| The task |
Copy the marine routing text from "Table 2. Simulation" up to and including "as the benchmark algorithms.", keeping every character unchanged.

(Text section Opens)

In summary, the expected energy consumption of sending MSR packets from the source node to the sink through the routing path $\aleph =\left\{n_1,n_2,\dots ,n_{\kappa -1},\mathrm{Sin}\mathrm{k}\right\}$ is:

$$\begin{array}{ll}{E}_{\aleph }& ={\displaystyle {\sum }_q^{\kappa }{E}_{hop}\left(q,q+1\right)}\\ & ={\left(\frac{1}{\zeta }\right)}^{\kappa -1}\times {\displaystyle {\sum }_q^{\kappa -1}{\displaystyle {\sum }_{u=1}^{\zeta }\frac{u}{N_i}}\times E_X\left(q,q+1,k,k_b,k_a,u\right)}\end{array}$$

(24)

where: $\kappa$ denotes the number of marine nodes on the routing path $\aleph$.

4. Results and Discussion

In this section, we evaluate the performance of the proposed opportunistic routing algorithm. Simulations are implemented on an Intel Core i7-1065G7 1.30 GHz PC with 8G memory and performed in Matlab R2016b. After the shipwreck occurs, 100 marine nodes are supposed to be randomly distributed in the MSR area with a side length of 2 km. The maximum and minimum speed of the sensor node are 20 m/s and 10 m/s, respectively. Other simulation parameters settings are shown in

Table 2. Simulation parameters.

Parameter	Value	Parameter	Value
$e_0$	3 J	${\epsilon }_{mp}$	0.0013 pJ/bit/m4
$r$	100 m	$\alpha$	3
Simulation time	70 s	${\sigma }^2$	30 dB
Channel bandwidth	2 Mbps	${\lambda }^{-1}$	1 s
$E_{elec}$	50 nJ/bit	${\gamma }_{\Phi }$	2
${\epsilon }_{fs}$	10 pJ/bit/m2	$\theta$	30 m

. Figure 4 is the deployment diagram of marine nodes. To properly verify the proposed routing algorithm, a marine node that is far from the gateway node is selected as the sink. Three routing algorithms including prediction based opportunistic routing (POR) [4], E-Ant-DSR [29], DORAHP [30] are chosen as the benchmark algorithms.

Figure 5a reveals that our proposed algorithm has a higher packet delivery ratio than that of the benchmark algorithms. The outperformance could be explained by the facts that (1) the proposed algorithm effectively predicts the link connectivity based on the consideration of node mobility, and (2) the proposed methods could periodically update the measurement value of link connectivity, which can, to some extent, delete the link with a smaller metric value and ensure the reliability of the transmission path. Meanwhile, our opportunistic routing algorithm forms multiple communication links, which effectively improves the probability of successfully forwarding marine data packets to the sink. Compared with POR, E-Ant-DSR, and DORAHP, the packet delivery ratio of the proposed opportunistic routing protocol is improved by 21.4%, 23.9% and 42.9%, respectively. Figure 5b shows that the proposed algorithm achieves the lowest end-to-end delay (average time required by the data packets to reach the sink). The proposed algorithm reduces the end-to-end delay by using the opportunistic routing technology incorporated with the optimal packet advancement prediction. Compared with POR, E-Ant-DSR, and DORAHP, the delay performance of the proposed opportunistic routing protocol is improved by 39.2%, 41.9% and 55.5%, respectively, which rises the efficiency of MSR to a certain extent.

(Text section Closes)
(Excerpted data Opens)

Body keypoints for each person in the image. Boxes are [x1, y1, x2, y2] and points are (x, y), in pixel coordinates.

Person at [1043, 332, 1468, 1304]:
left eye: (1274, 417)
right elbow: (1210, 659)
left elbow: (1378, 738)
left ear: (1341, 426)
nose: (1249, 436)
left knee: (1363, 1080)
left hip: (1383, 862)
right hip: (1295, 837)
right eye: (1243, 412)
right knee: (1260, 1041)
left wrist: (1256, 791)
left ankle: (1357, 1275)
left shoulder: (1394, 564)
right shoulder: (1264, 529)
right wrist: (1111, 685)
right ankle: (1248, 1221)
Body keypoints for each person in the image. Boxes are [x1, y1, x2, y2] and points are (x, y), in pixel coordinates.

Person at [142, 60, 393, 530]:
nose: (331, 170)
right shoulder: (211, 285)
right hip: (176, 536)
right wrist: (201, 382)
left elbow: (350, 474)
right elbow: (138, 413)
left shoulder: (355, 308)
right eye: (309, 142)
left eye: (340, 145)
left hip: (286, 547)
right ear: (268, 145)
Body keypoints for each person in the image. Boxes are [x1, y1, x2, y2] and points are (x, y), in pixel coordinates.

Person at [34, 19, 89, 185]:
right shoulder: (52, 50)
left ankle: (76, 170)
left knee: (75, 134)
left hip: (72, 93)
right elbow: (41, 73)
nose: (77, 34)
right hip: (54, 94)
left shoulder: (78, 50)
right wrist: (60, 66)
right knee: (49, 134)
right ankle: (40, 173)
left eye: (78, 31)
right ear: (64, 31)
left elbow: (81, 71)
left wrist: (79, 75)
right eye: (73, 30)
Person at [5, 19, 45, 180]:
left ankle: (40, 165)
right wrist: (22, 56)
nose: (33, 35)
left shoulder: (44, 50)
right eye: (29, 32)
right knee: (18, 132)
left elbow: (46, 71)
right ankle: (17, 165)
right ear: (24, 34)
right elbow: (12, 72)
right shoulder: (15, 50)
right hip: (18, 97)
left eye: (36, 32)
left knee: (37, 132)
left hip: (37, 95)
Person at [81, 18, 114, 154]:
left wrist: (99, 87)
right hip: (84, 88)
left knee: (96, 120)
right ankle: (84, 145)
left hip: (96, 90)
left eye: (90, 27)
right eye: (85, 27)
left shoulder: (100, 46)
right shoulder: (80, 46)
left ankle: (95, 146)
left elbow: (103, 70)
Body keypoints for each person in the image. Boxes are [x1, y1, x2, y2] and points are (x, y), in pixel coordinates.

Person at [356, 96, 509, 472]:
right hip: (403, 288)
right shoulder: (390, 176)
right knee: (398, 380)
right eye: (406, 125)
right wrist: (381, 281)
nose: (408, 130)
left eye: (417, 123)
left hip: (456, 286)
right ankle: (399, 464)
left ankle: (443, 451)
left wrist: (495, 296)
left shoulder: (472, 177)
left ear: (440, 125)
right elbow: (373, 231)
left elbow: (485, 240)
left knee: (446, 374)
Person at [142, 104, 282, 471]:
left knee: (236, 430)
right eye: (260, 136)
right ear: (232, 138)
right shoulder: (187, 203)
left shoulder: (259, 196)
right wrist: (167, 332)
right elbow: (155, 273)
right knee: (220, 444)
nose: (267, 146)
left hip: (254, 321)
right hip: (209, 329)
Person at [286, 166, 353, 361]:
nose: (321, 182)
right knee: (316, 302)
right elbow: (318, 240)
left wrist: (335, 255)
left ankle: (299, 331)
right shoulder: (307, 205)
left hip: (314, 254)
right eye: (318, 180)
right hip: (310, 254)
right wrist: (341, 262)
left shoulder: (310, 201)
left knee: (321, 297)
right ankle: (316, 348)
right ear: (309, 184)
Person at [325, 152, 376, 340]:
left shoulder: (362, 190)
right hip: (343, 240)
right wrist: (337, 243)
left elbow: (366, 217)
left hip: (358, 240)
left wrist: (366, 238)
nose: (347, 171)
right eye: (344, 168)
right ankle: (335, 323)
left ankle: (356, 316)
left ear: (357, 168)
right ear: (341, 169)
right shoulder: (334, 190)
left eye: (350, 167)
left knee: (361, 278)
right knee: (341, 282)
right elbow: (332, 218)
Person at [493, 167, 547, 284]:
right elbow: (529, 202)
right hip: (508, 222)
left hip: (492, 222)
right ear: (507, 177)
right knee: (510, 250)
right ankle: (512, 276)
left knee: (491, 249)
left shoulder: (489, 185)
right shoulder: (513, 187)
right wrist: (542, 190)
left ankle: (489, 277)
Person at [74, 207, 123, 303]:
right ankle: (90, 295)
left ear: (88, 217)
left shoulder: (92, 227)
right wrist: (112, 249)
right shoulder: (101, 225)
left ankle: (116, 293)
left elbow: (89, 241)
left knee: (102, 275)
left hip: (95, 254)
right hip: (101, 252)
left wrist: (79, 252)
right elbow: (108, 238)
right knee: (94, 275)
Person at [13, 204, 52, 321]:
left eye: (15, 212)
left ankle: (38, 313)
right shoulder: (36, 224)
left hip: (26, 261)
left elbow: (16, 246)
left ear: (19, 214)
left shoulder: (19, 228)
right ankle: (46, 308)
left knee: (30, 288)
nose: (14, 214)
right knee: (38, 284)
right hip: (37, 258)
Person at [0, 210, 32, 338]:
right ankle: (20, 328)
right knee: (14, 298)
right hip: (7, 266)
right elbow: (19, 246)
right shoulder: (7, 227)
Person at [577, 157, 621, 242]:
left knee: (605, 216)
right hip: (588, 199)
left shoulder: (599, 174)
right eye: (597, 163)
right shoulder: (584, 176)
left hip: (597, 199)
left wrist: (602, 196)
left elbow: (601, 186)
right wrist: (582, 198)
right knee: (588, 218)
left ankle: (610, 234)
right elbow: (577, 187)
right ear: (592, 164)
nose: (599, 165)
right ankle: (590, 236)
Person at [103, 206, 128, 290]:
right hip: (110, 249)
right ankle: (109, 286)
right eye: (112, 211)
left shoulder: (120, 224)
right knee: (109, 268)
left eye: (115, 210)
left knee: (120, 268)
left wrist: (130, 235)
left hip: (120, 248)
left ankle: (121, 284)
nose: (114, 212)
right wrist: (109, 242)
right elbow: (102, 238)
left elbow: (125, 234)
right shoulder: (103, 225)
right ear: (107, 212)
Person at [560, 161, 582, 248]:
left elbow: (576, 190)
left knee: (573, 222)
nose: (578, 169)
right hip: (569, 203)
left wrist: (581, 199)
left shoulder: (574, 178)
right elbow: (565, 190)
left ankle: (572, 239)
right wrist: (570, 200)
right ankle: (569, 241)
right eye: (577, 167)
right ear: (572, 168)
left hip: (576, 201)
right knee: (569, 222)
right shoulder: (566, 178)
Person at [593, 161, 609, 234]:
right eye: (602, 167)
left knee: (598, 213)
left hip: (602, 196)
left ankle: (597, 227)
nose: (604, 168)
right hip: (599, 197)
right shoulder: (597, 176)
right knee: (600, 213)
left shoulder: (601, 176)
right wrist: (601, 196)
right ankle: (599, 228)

(Excerpted data Closes)

| Solved problem |
Table 2. Simulation parameters.

Parameter	Value	Parameter	Value
$e_0$	3 J	${\epsilon }_{mp}$	0.0013 pJ/bit/m4
$r$	100 m	$\alpha$	3
Simulation time	70 s	${\sigma }^2$	30 dB
Channel bandwidth	2 Mbps	${\lambda }^{-1}$	1 s
$E_{elec}$	50 nJ/bit	${\gamma }_{\Phi }$	2
${\epsilon }_{fs}$	10 pJ/bit/m2	$\theta$	30 m

. Figure 4 is the deployment diagram of marine nodes. To properly verify the proposed routing algorithm, a marine node that is far from the gateway node is selected as the sink. Three routing algorithms including prediction based opportunistic routing (POR) [4], E-Ant-DSR [29], DORAHP [30] are chosen as the benchmark algorithms.